Passenger load factors in June at most airlines were 50 per cent — 75 per cent worse than what they were a year ago. Such low load factors are not sustainable. Chile’s LATAM, South America’s second-largest airline Avianca, Britain’s regional airline Flybe, Air Mauritius, and South African Airlines have all joined Virgin Australia in declaring bankruptcy in the last few months. A career as a pilot, something that sounded so promising just six months ago, now appears to be a losing proposition.

Propping up employment

In America, a generous government aid package of $25 billion was quickly grabbed by the airlines, which employ nearly 750,000 people. The condition of the aid is that the airlines must not furlough or cut the pay rates of employees through September 30. In effect, the government is artificially propping up employment in the hope that the sector will recover sufficiently to sustain pre-Covid levels of staffing — a highly ambitious expectation.

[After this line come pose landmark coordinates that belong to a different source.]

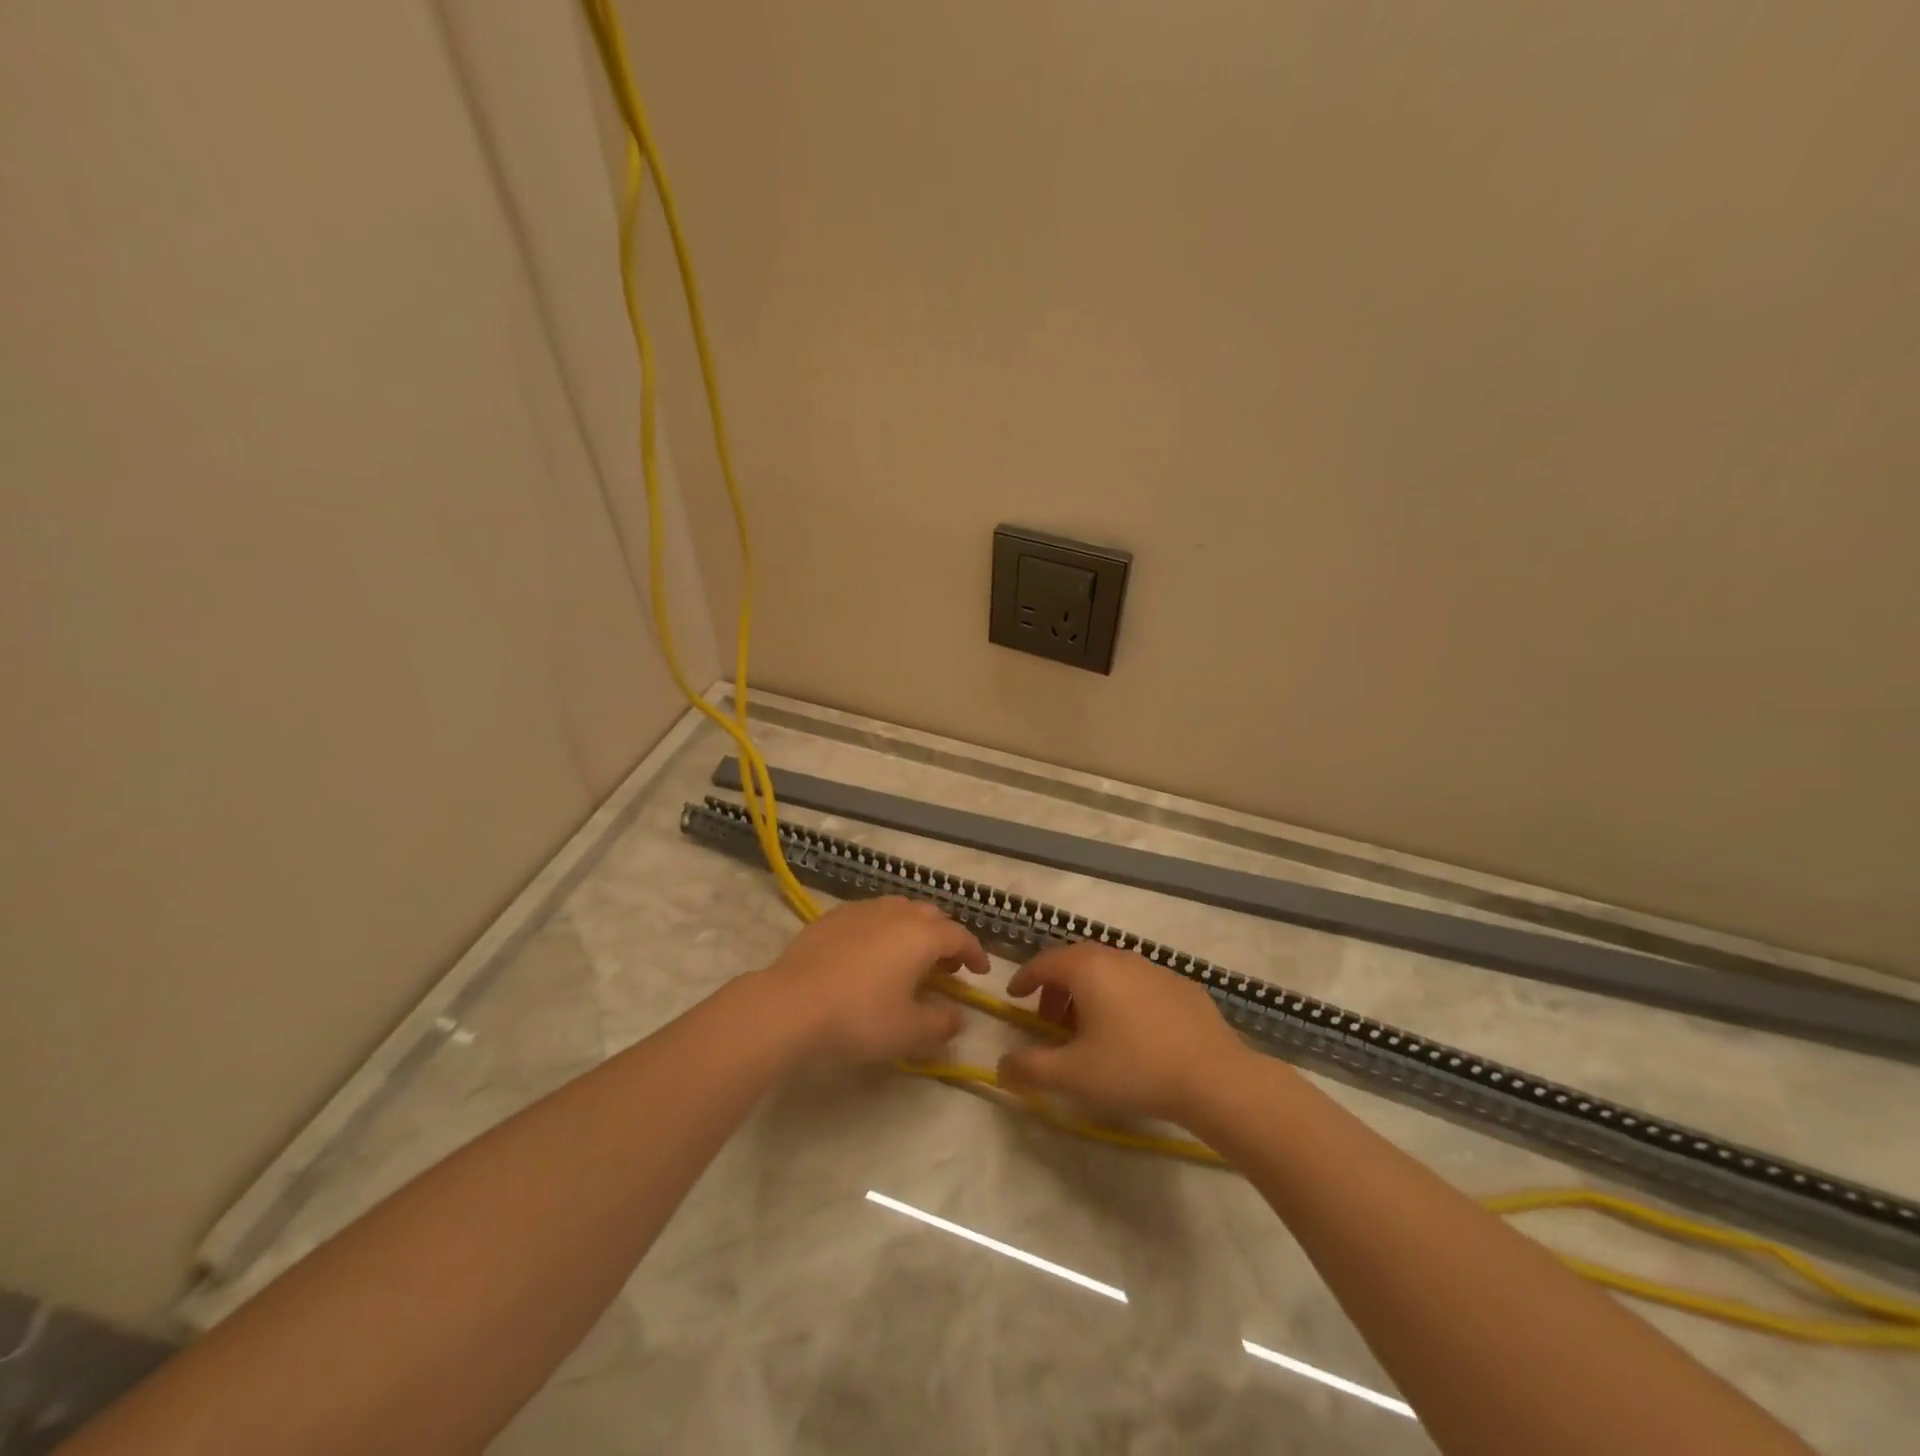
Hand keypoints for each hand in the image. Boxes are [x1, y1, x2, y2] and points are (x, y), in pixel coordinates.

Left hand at [759, 898, 988, 1063]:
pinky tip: (872, 953)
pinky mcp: (834, 916)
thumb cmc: (859, 1017)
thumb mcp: (908, 1031)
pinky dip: (884, 929)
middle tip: (947, 966)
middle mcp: (896, 913)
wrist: (792, 1004)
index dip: (975, 953)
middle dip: (946, 938)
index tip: (981, 971)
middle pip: (932, 916)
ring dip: (915, 929)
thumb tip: (959, 1016)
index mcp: (922, 935)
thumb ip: (942, 1023)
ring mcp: (862, 910)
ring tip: (910, 957)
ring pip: (900, 910)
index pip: (960, 936)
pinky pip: (871, 914)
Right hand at [997, 942, 1250, 1121]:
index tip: (1014, 997)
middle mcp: (1118, 957)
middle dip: (1056, 987)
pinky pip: (1137, 983)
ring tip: (1090, 1030)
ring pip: (1109, 970)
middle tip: (1049, 1019)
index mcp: (1088, 969)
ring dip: (1089, 993)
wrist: (1214, 1077)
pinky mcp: (1180, 985)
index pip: (1044, 962)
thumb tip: (1001, 1067)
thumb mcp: (1073, 1075)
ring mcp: (1153, 967)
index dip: (1024, 979)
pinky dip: (1121, 998)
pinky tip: (1132, 1032)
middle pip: (1075, 961)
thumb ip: (1030, 1068)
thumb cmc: (1135, 1069)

On the demand side, and in a nightmare-scenario for the airlines, businesses have figured out how to get their employees to work from home without engaging in corporate travel. Many business meetings are no longer conducted in-person. Apple even hosted its developer conference with over 15,000 participants fully online.

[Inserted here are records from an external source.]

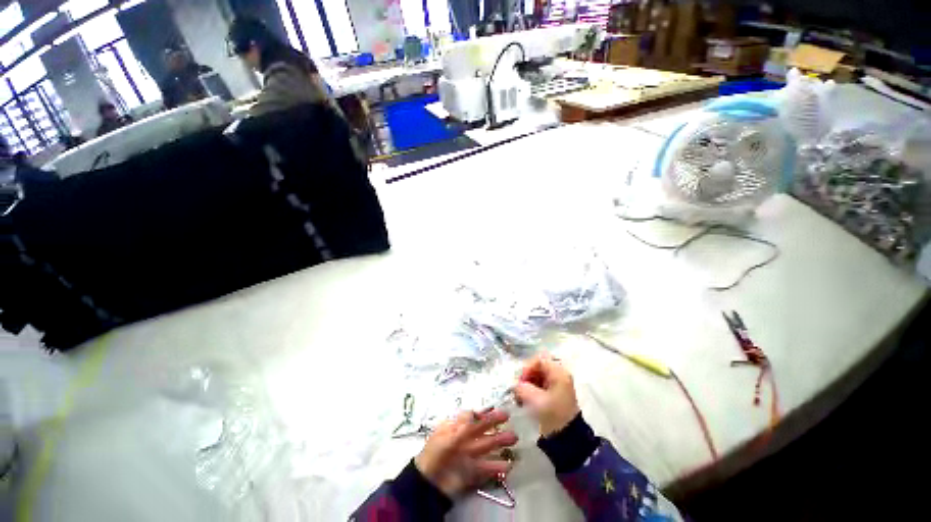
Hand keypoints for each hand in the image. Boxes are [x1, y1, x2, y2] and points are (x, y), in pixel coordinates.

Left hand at [415, 409, 517, 497]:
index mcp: (456, 428)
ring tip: (514, 438)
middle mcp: (464, 439)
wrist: (429, 483)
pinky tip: (508, 465)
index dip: (482, 412)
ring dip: (500, 441)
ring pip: (487, 445)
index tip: (493, 408)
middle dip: (494, 422)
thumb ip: (463, 424)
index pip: (471, 417)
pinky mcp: (472, 472)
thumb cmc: (436, 453)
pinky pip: (487, 467)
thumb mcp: (447, 434)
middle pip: (481, 429)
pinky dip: (497, 466)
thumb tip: (474, 411)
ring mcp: (469, 456)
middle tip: (507, 416)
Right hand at [515, 353, 580, 436]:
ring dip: (528, 383)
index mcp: (559, 372)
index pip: (538, 360)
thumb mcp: (535, 400)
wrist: (568, 439)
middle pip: (538, 367)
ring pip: (538, 375)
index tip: (520, 382)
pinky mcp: (555, 392)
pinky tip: (527, 399)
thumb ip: (522, 388)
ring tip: (521, 396)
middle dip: (526, 376)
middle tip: (519, 389)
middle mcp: (560, 374)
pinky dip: (532, 389)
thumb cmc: (553, 416)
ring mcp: (558, 383)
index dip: (527, 368)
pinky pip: (541, 384)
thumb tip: (514, 384)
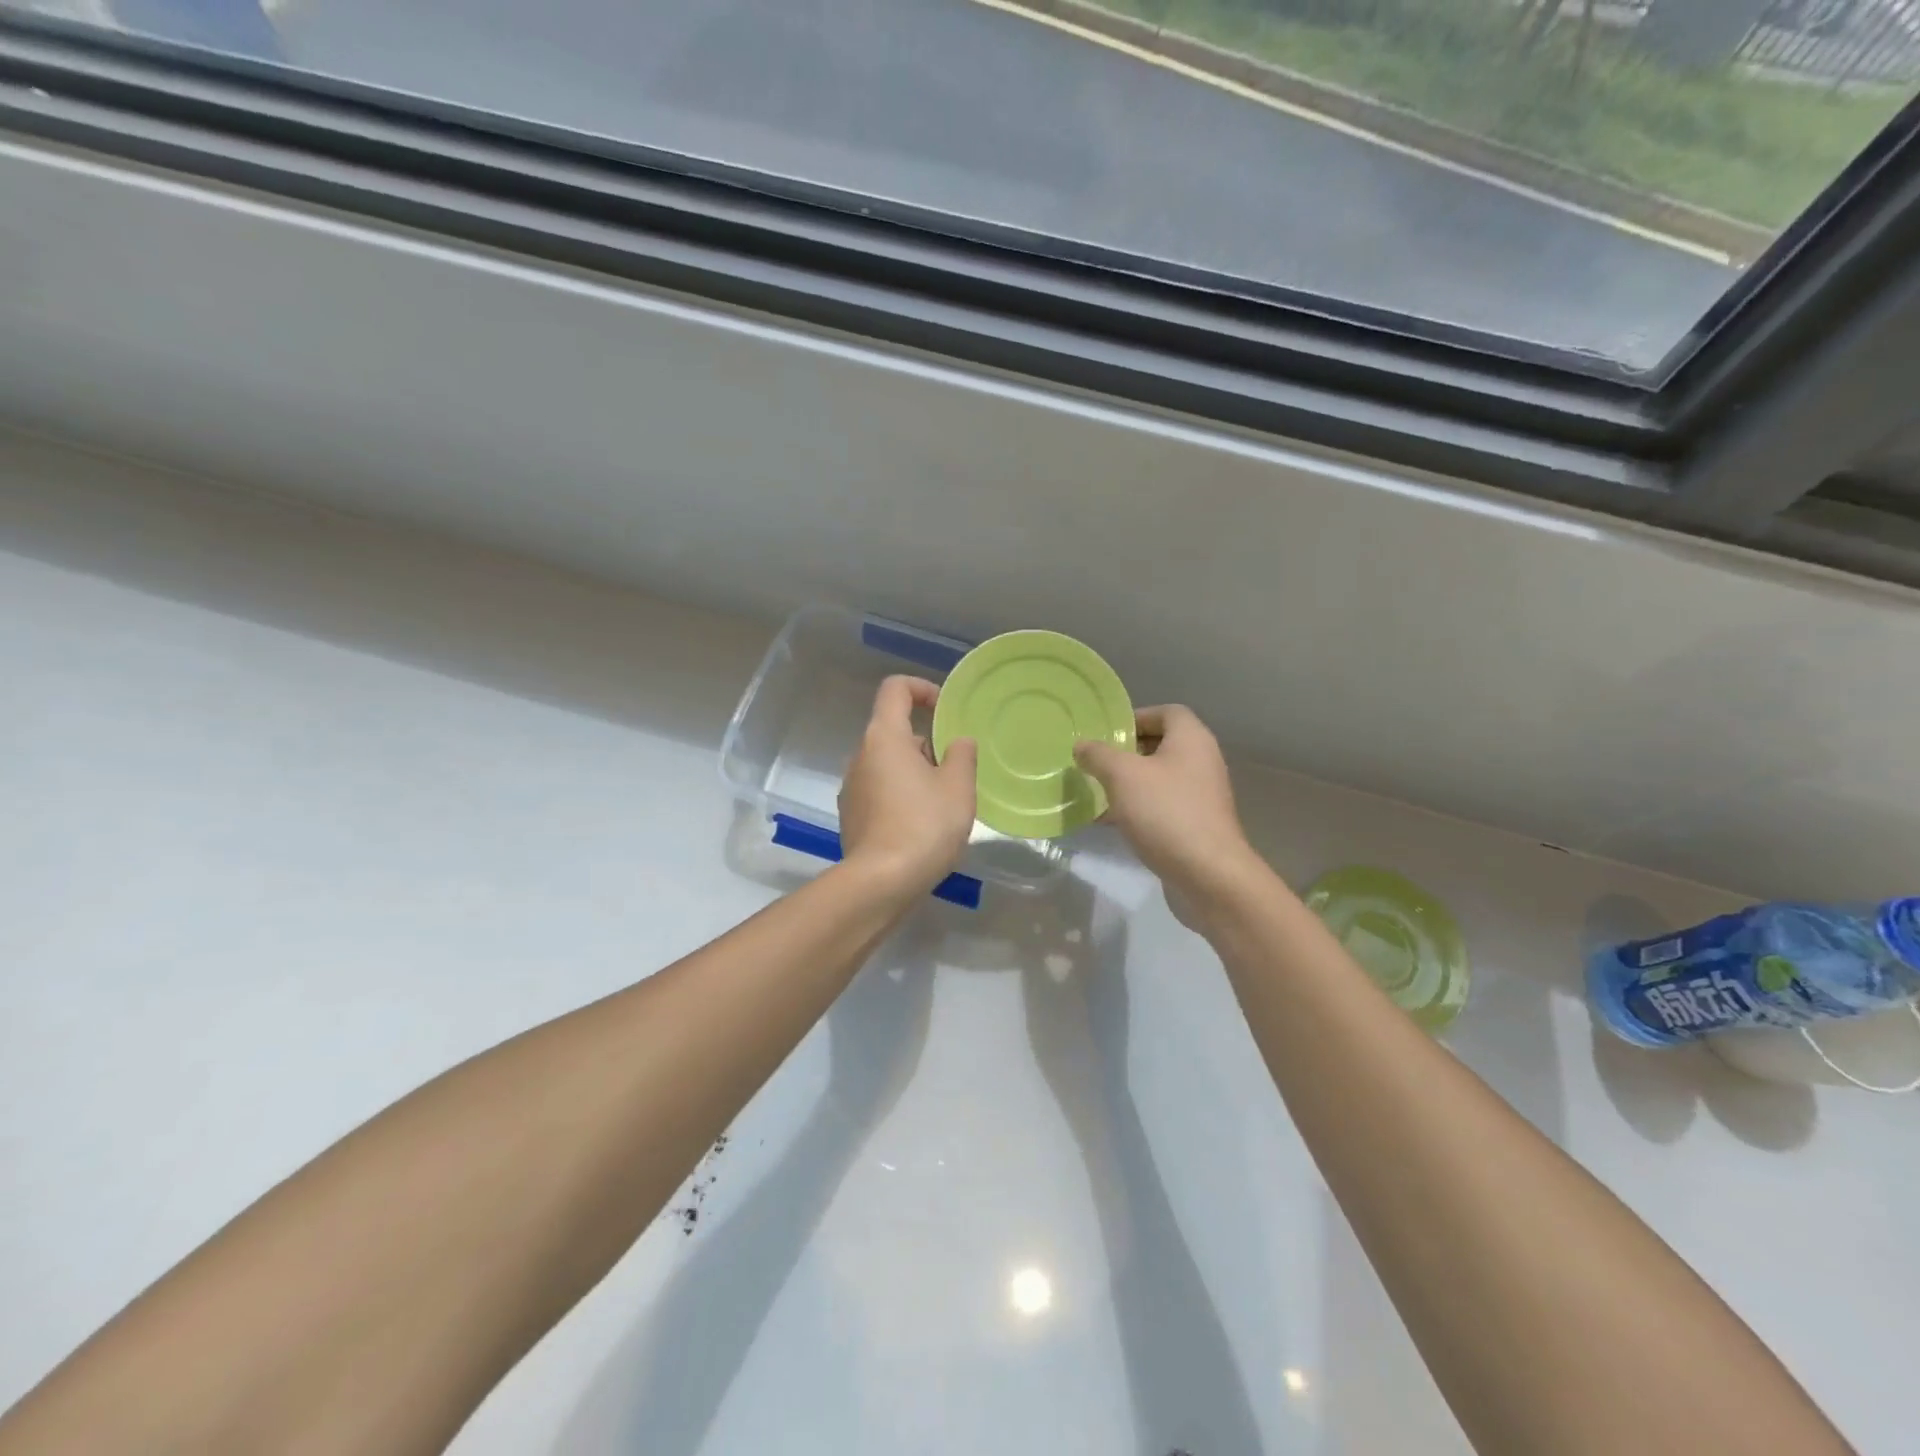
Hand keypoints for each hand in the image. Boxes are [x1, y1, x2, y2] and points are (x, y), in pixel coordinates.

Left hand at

With business travel expected to never recover to pre-Covid days, airlines will face an extraordinarily difficult time to return to normal operations. Business travellers pay a lot more per airline seat subsidising the cost for price-sensitive leisure travellers, who contributed nearly $1.6 trillion to the worldwide tourism sector last year. If airlines raise leisure traveller ticket prices to compensate for the lack of business traveller revenue, they run the risk of turning off leisure travellers altogether — or forcing them to choose alternative means of transportation, such as driving — kicking off a death spiral for the entire global tourism sector.

Collateral blow

The spiral will also extend to the many industries that support the airline sector — such as aircraft manufacturers Airbus and Boeing, the big leasing companies, and the tens of thousands of companies that make parts and service aircraft worldwide — dealing a collateral blow never seen in history.

No one knows when governments will lift all restrictions in the air and on land, and bring flying conditions back to pre-Covid days. If anything, governments are imposing new restrictions as the virus spreads. Australia this week announced a $3,000 fee for each incoming international passenger to house them in quarantine at a hotel for 14 days. India's international airspace, shut down on March 15, is still not open. Such moves are decimating the already-fragile airline industry.

So, expect the aviation sector to struggle for years and fall significantly short of returning to the healthy state it was in at the beginning of this year.